__Teks kutipan__
Ini jangan ditabrakkan dengan
kepentingan nasional. Perjuangan kita untuk kepentingan nasional tetap nomor
satu, tetapi bukan berarti memperjuangkan kepentingan nasional itu kemudian
mengorbankan semuanya. Saya kira, itu tidak akan dilakukan juga oleh banyak
negara.
Saat ASEAN dalam masalah, kita
berusaha untuk menyatukan kembali ASEAN. Ini kelihatan sekali dalam
perjalanannya, kita berusaha tetap menjaga ASEAN sebagai satu organisasi yang
solid. Di tengah segala tantangan yang dihadapi, ASEAN sampai sekarang solid.
Kalau kita lihat, dunia menghargai
Indonesia karena konsistensi politik luar negeri Indonesia yang bermartabat.
Kita tahu kita negara yang besar. Kita tahu kita memiliki aset. Aset itu,
antara lain, menjadi salah satu negara demokrasi terbesar, sebagai negara
dengan jumlah penduduk Muslim terbesar di dunia, ekonomi kita juga bagus, dan
sebagainya. Aset itu kita kapitalisasi untuk memberikan kontribusi bagi dunia.
Jadi, dunia tahu di tengah
tantangan yang membaurkan banyak nilai yang membingungkan semuanya, mereka
melihat bahwa politik luar negeri Indonesia konsisten, terus bersuara, dan
memperjuangkan nilai-nilai universal. Di situlah kita dihormati oleh
negara-negara lain. Saat terjadi krisis kemanusiaan, kita selalu berada di
barisan paling depan, misalnya saat terjadi bencana alam, seperti saat terjadi
bencana alam di Fiji, Vanuatu, kita ada di sana.
Indonesia juga terlibat dalam
upaya kemanusiaan di Rakhine, Palestina, dan Afghanistan. Saat terjadi konflik,
kita selalu berperan untuk selalu menjembatani aneka perbedaan. Konsistensi Indonesia
ini, rekam jejak diplomasi Indonesia membuat negara-negara di dunia menghormati
Indonesia, dan Indonesia bukan bangsa yang mudah ditekan oleh pihak lain.

__Instruksi 1__
Tentukan apakah setiap pernyataan berikut sesuai dengan kutipan tentang politik luar negeri Indonesia. Jawab ya atau tidak, lalu kutip kata-kata penentunya dari kutipan itu: (a) Indonesia hadir di Fiji dan Vanuatu ketika terjadi bencana alam; (b) ASEAN kini tidak lagi solid; (c) kepentingan nasional boleh diperjuangkan dengan mengorbankan semuanya.

__Baris data__
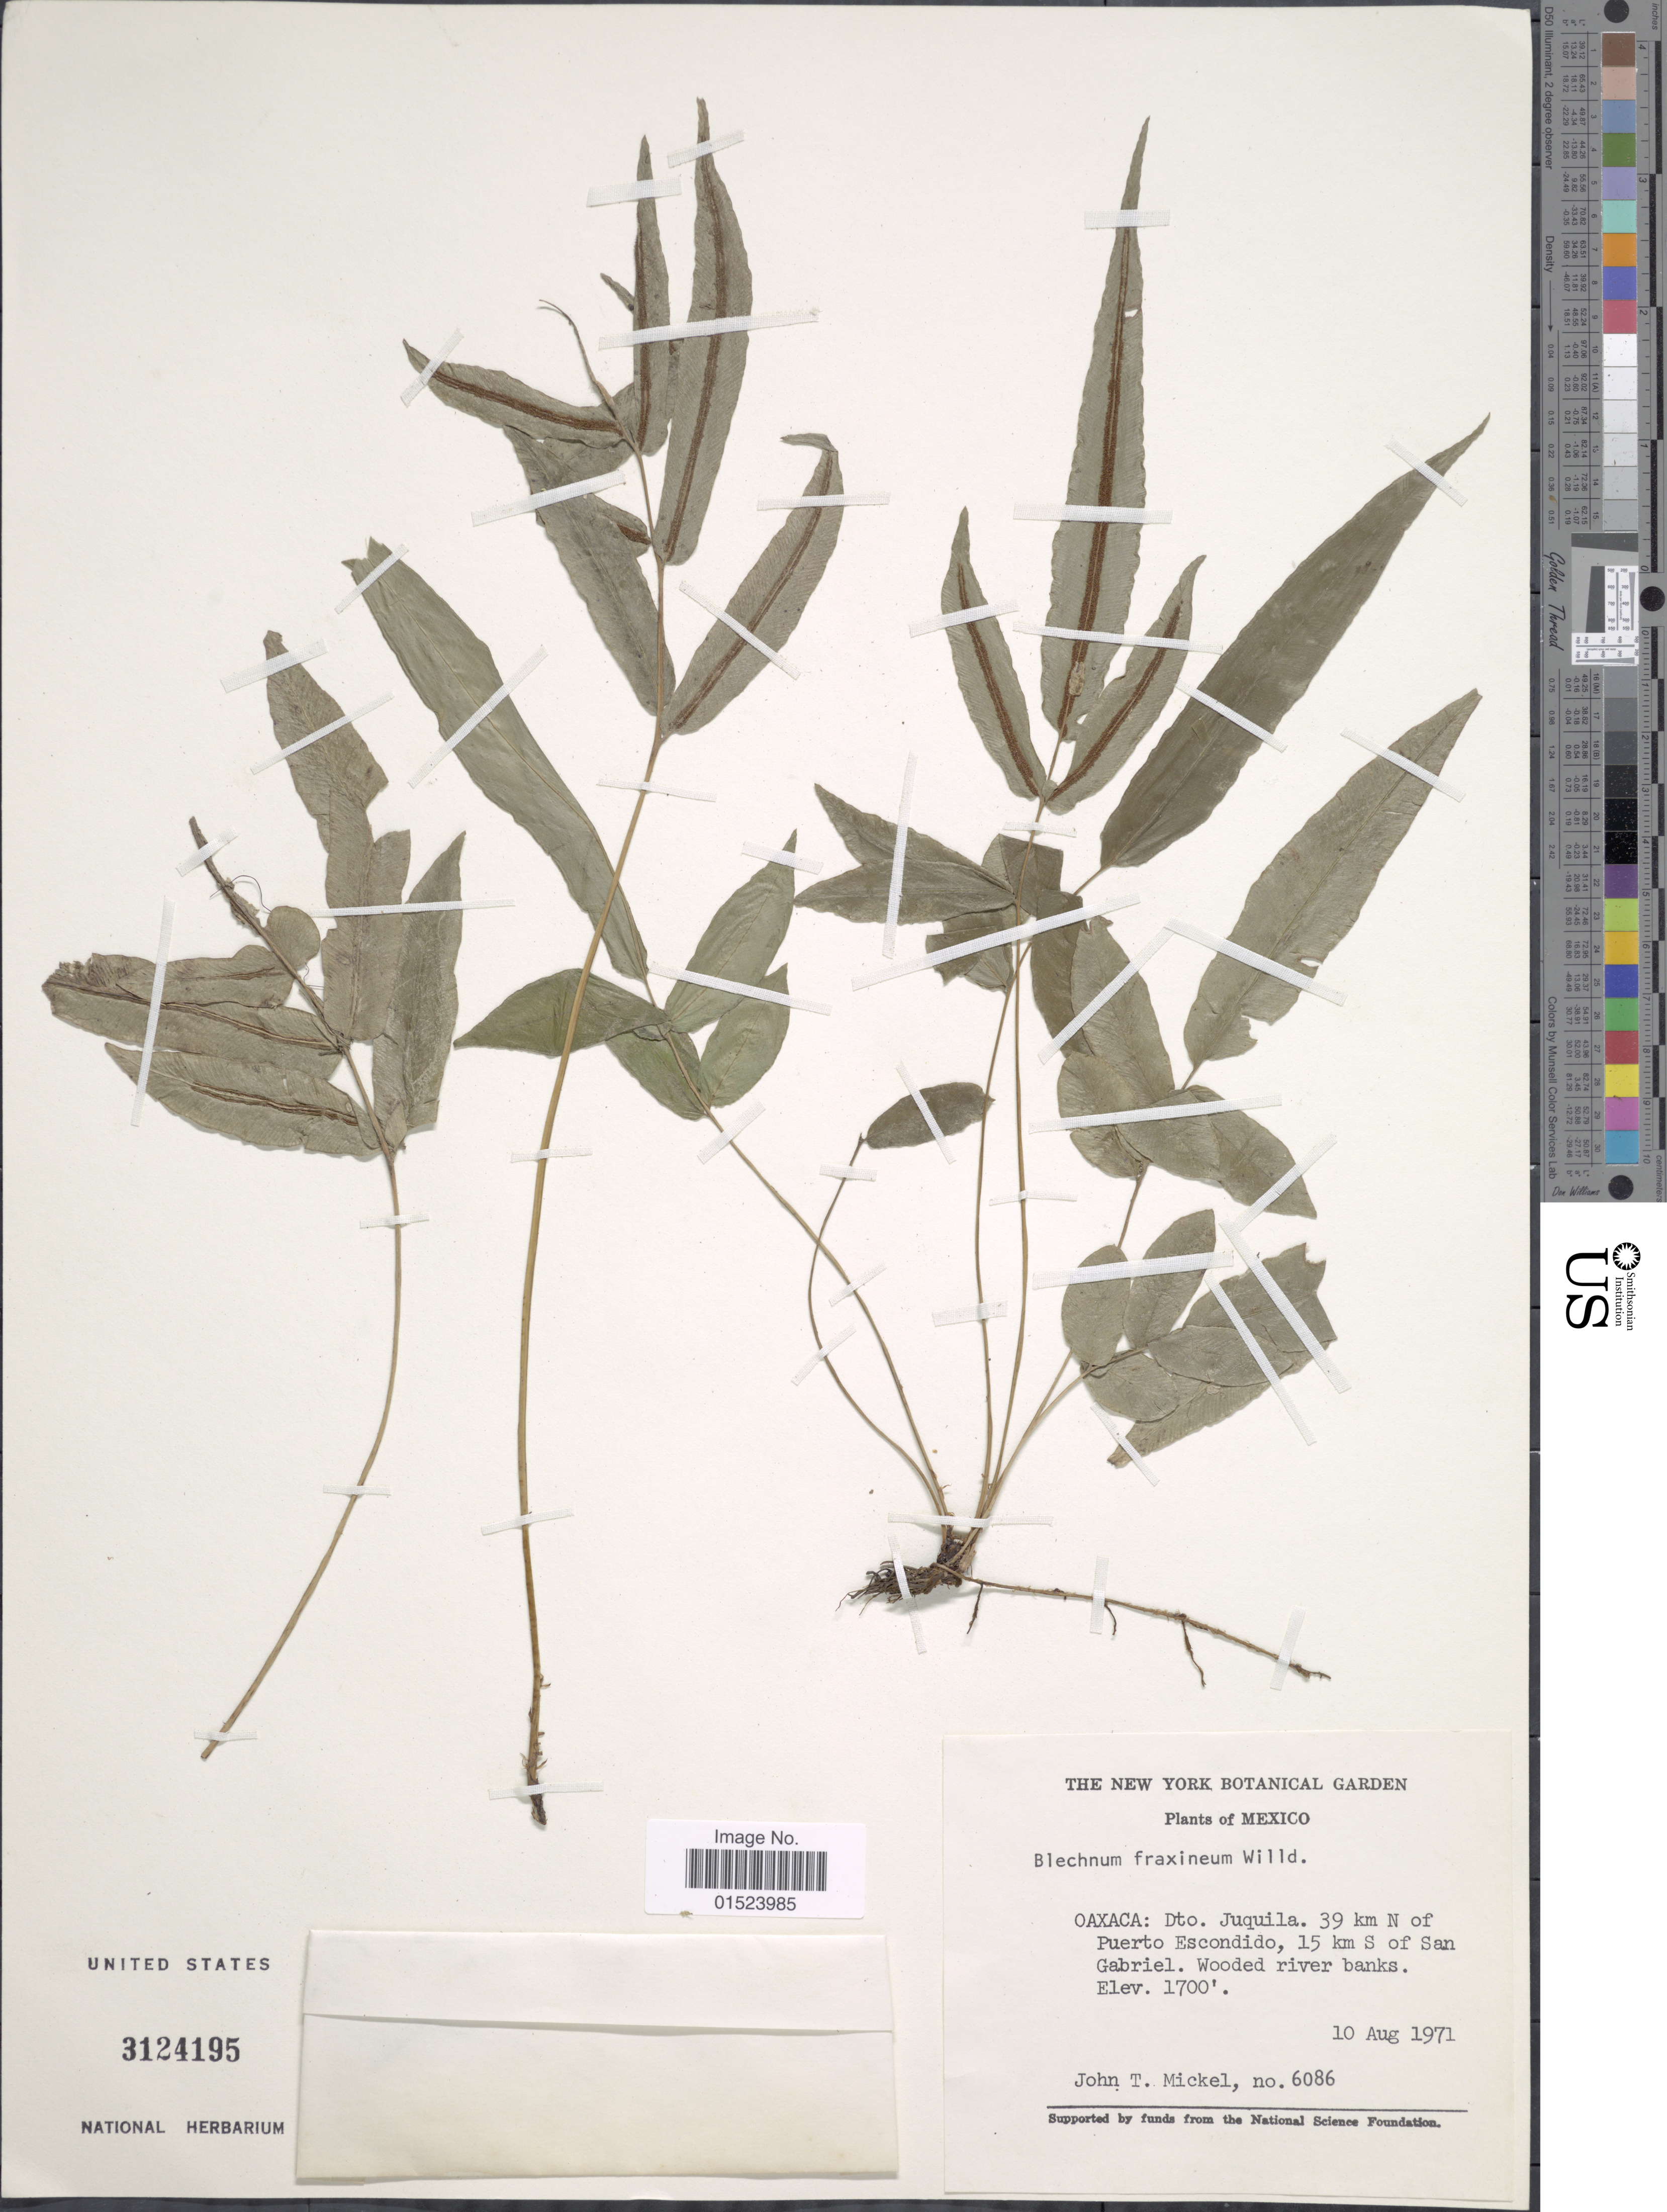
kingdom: Plantae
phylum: Tracheophyta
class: Polypodiopsida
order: Polypodiales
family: Blechnaceae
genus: Blechnum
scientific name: Blechnum x fraxineum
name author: Willd.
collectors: J. T. Mickel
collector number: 6086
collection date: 1971-08-10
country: Mexico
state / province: Oaxaca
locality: Dto. Juquilla, 39 km N of Puerto Escondido, 15 km S of San Gabriel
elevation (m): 518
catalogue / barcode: US 3124195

__Instruksi 2__
Sajikan semua isian pada entri di atas sebagai CSV dua kolom, bidang dan nilai, dengan satu baris untuk setiap isian. Tiap nama isian dan nilainya masing-masing menempati satu kolom bertanda kutip, dan jeda baris diganti spasi. Gambar tidak disertakan.

__Hasil yang benar 1__
(a) Ya: "seperti saat terjadi bencana alam di Fiji, Vanuatu, kita ada di sana."
(b) Tidak: "ASEAN sampai sekarang solid."
(c) Tidak: "bukan berarti memperjuangkan kepentingan nasional itu kemudian mengorbankan semuanya."

__Hasil yang benar 2__
bidang,nilai
"kingdom:","Plantae"
"phylum:","Tracheophyta"
"class:","Polypodiopsida"
"order:","Polypodiales"
"family:","Blechnaceae"
"genus:","Blechnum"
"scientific name:","Blechnum x fraxineum"
"name author:","Willd."
"collectors:","J. T. Mickel"
"collector number:","6086"
"collection date:","1971-08-10"
"country:","Mexico"
"state / province:","Oaxaca"
"locality:","Dto. Juquilla, 39 km N of Puerto Escondido, 15 km S of San Gabriel"
"elevation (m):","518"
"catalogue / barcode:","US 3124195"